Requisito
Transcreva na íntegra, sem qualquer alteração, o texto da página sobre o desmonte progressivo do poder falocêntrico.

Texto da página
........
É possível viver de formas diferentes o desmonte progressivo do poder falocêntrico. Por exemplo: aderindo ao desmonte; recalcando o incômodo perturbador com mais ou menos sucesso (isto é, formando neuroses ou psicoses); buscando ajuda em terapias; aproveitando sua adesão religiosa para elaborar a resistência nos termos simbólicos de cosmologias teológicas; ou passando ao ato com a violência de linchamentos ou de ataques individuais, abusos e violações, disseminando preconceitos e discursos de ódio, e/ou vinculando-se ao bolsonarismo, ao integralismo e a outros movimentos neofascistas.
........
Material fornecido
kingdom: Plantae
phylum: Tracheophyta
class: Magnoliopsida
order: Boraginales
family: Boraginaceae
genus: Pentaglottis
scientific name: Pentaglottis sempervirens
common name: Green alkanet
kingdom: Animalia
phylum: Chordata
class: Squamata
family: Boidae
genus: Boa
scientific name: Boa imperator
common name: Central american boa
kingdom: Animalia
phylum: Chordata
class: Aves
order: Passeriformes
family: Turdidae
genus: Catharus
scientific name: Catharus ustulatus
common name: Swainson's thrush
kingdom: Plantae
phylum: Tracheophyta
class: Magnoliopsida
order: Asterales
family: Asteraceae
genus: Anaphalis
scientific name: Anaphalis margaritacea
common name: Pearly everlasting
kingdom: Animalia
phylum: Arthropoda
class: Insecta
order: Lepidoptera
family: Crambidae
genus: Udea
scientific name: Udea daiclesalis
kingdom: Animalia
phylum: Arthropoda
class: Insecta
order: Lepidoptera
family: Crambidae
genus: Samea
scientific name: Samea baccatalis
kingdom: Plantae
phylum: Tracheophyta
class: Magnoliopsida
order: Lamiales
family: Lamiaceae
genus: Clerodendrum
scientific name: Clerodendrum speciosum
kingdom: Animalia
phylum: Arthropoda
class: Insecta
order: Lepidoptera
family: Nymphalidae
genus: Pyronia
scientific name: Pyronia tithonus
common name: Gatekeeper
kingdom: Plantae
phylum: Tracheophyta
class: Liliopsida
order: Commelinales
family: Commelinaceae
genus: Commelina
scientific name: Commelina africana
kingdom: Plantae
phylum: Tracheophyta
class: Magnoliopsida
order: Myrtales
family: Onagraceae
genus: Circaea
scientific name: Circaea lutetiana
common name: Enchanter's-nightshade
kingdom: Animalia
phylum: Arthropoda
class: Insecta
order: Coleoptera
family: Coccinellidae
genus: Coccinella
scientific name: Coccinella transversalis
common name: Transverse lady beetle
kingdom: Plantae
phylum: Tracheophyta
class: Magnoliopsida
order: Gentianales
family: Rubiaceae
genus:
........
Resposta do exercício
É possível viver de formas diferentes o desmonte progressivo do poder falocêntrico. Por exemplo: aderindo ao desmonte; recalcando o incômodo perturbador com mais ou menos sucesso (isto é, formando neuroses ou psicoses); buscando ajuda em terapias; aproveitando sua adesão religiosa para elaborar a resistência nos termos simbólicos de cosmologias teológicas; ou passando ao ato com a violência de linchamentos ou de ataques individuais, abusos e violações, disseminando preconceitos e discursos de ódio, e/ou vinculando-se ao bolsonarismo, ao integralismo e a outros movimentos neofascistas.